ILLINOIS APPELLATE COURT — SECOND DISTRICT (1ST DIVISION)


JULY 17, 1975.

GREATER CHICAGO INDOOR TENNIS CLUBS, INC., PLAINTIFF-APPELLEE,

v.

THE VILLAGE OF WILLOWBROOK, DEFENDANT-APPELLANT.

APPEAL from the Circuit Court of Du Page County; the Hon. PHILIP F. LOCKE, Judge, presiding.

MR. JUSTICE GUILD DELIVERED THE OPINION OF THE COURT:

The defendant, Village of Willowbrook, a non-home-rule municipality, adopted an ordinance entitled, "Amusement Tax on Indoor Tennis Clubs" whereby the Village attempted to levy a tax equal to 6% of the gross receipts from fees and charges paid by persons for the use of indoor tennis courts within the corporate limits of the Village. The plaintiff corporation, which operates an indoor tennis club within the defendant Village, instituted a suit for declaratory and injunctive relief, seeking to have the ordinance declared invalid and to have the collection of the tax imposed by that ordinance enjoined. The trial court granted plaintiff's motion for summary judgment and entered an order declaring said ordinance invalid and void. Defendant appeals.

The defendant's position on appeal is that its ordinance is a valid exercise of the power to tax amusements granted to municipalities by section 11-42-5 of the Illinois Municipal Code (Ill. Rev. Stat. 1971, ch. 24, § 11-42-5) and that the ordinance is not otherwise invalid because it is based upon a reasonable classification. Section 11-42-5 provides as follows:

"§ 11-42-5. The corporate authorities of each municipality may license, tax, regulate, or prohibit hawkers, peddlers, pawnbrokers, itinerant merchants, transient vendors of merchandise, theatricals and other exhibitions, shows, and amusements and may license, tax, and regulate all places for eating or amusement."

The plaintiff's position on appeal is that the power of taxation granted by section 11-42-5 cannot be extended beyond the limits of the police power. Stated otherwise, plaintiff contends that a municipality cannot impose a tax under the authority of section 11-42-5 over that which they cannot regulate. Plaintiff goes on to argue that indoor tennis clubs are not a proper subject for the exercise of the police power, and, as a result, the instant ordinance is beyond the authority of the defendant Village. Plaintiff's principal authority for its interpretation of section 11-42-5 and its applicability to a tax on tennis clubs is Condon v. Village of Forest Park (1917), 278 Ill. 218, 115 N.E. 825. Plaintiff makes the additional argument that the instant ordinance is also invalid because it is based upon an unreasonable classification in violation of the Illinois Constitution.

DATASET CONTENT:
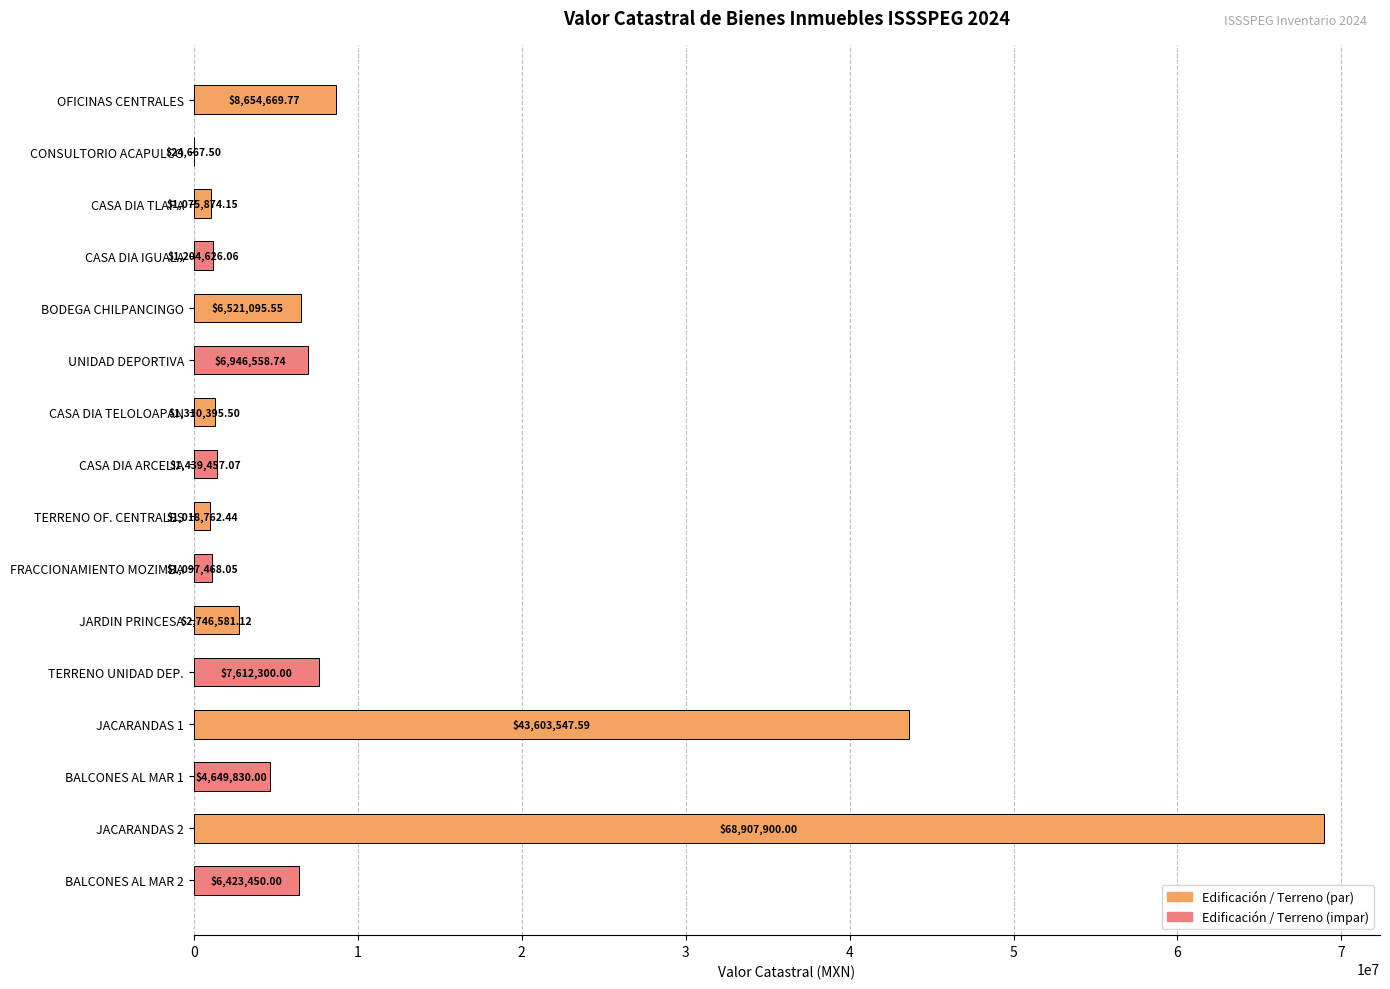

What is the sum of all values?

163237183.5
---
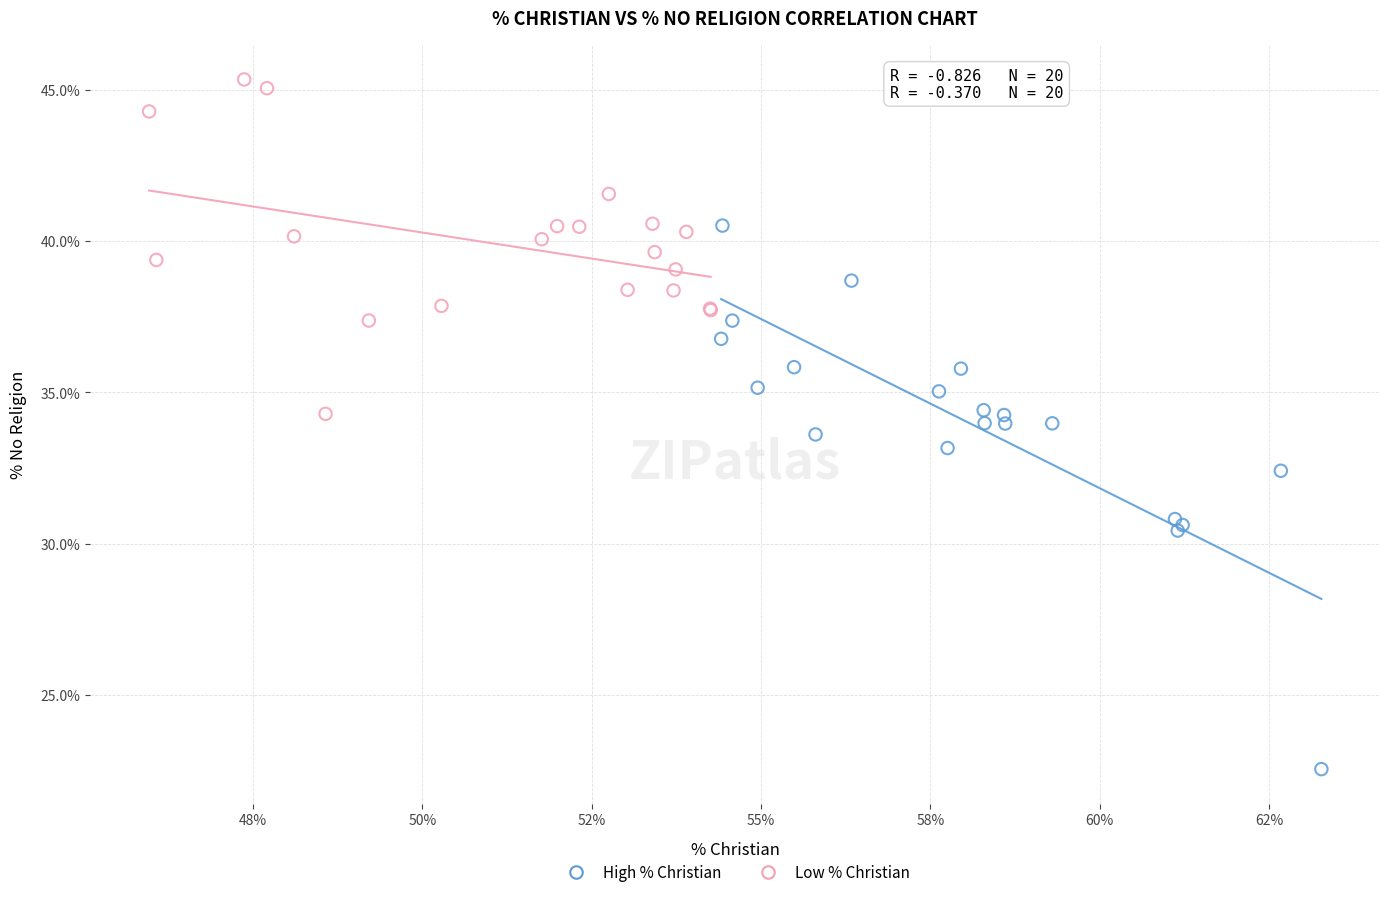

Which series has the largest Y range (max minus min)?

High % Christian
* * *
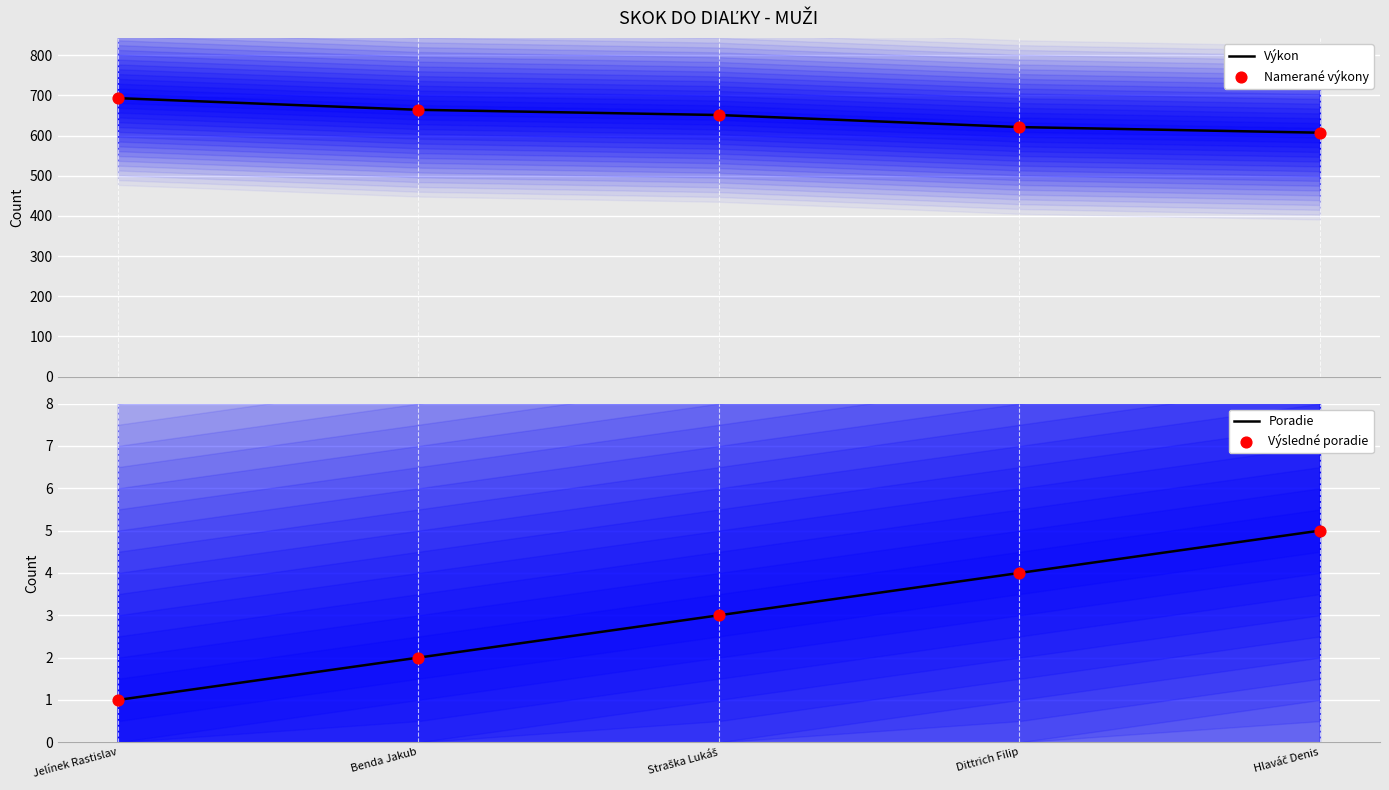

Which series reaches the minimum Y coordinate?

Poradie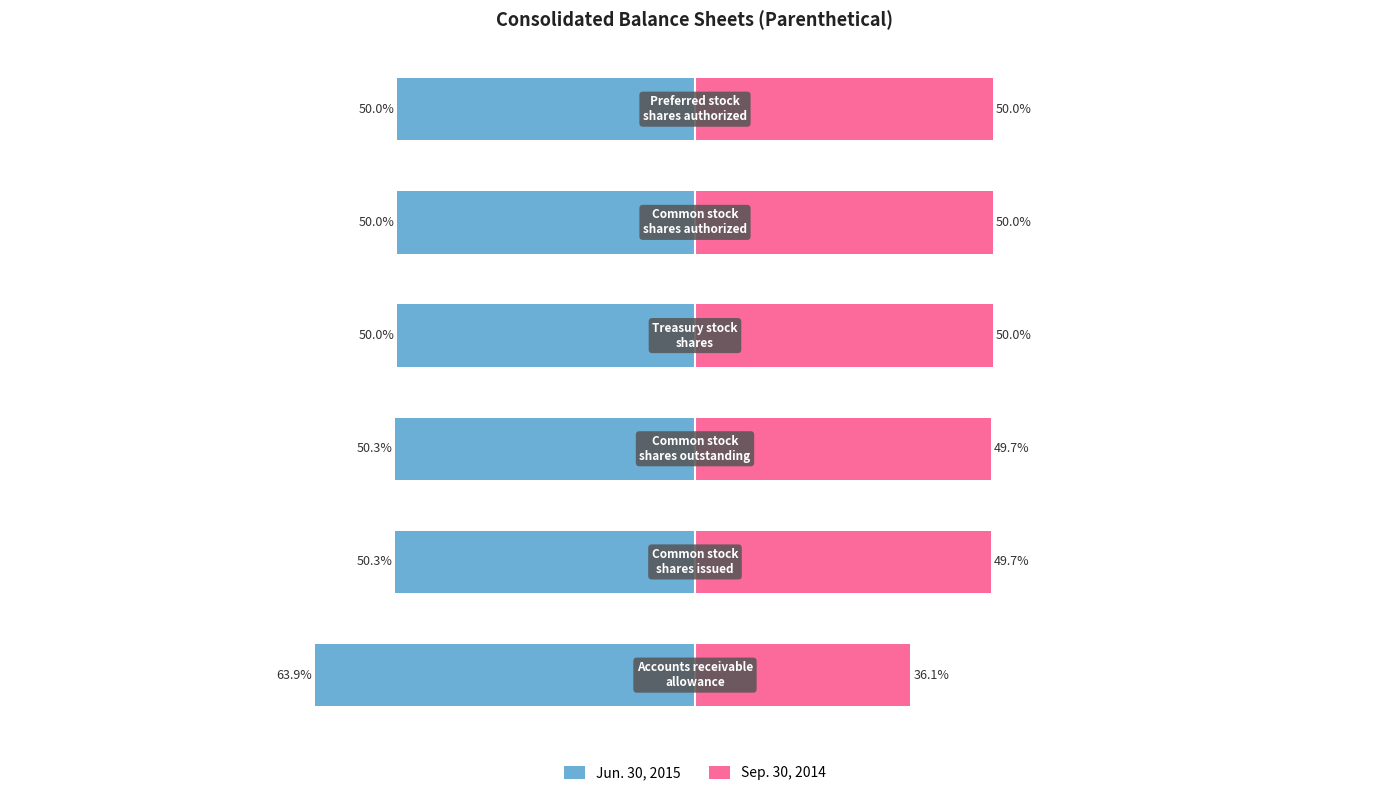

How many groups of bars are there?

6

TASK GOAL: Repeat word for word the part of the court opinion that begins at the words "APPEAL from the" and stops after the words "void. Defendant appeals.".

RESPONSE FOR THIS EXERCISE:
APPEAL from the Circuit Court of Du Page County; the Hon. PHILIP F. LOCKE, Judge, presiding.

MR. JUSTICE GUILD DELIVERED THE OPINION OF THE COURT:

The defendant, Village of Willowbrook, a non-home-rule municipality, adopted an ordinance entitled, "Amusement Tax on Indoor Tennis Clubs" whereby the Village attempted to levy a tax equal to 6% of the gross receipts from fees and charges paid by persons for the use of indoor tennis courts within the corporate limits of the Village. The plaintiff corporation, which operates an indoor tennis club within the defendant Village, instituted a suit for declaratory and injunctive relief, seeking to have the ordinance declared invalid and to have the collection of the tax imposed by that ordinance enjoined. The trial court granted plaintiff's motion for summary judgment and entered an order declaring said ordinance invalid and void. Defendant appeals.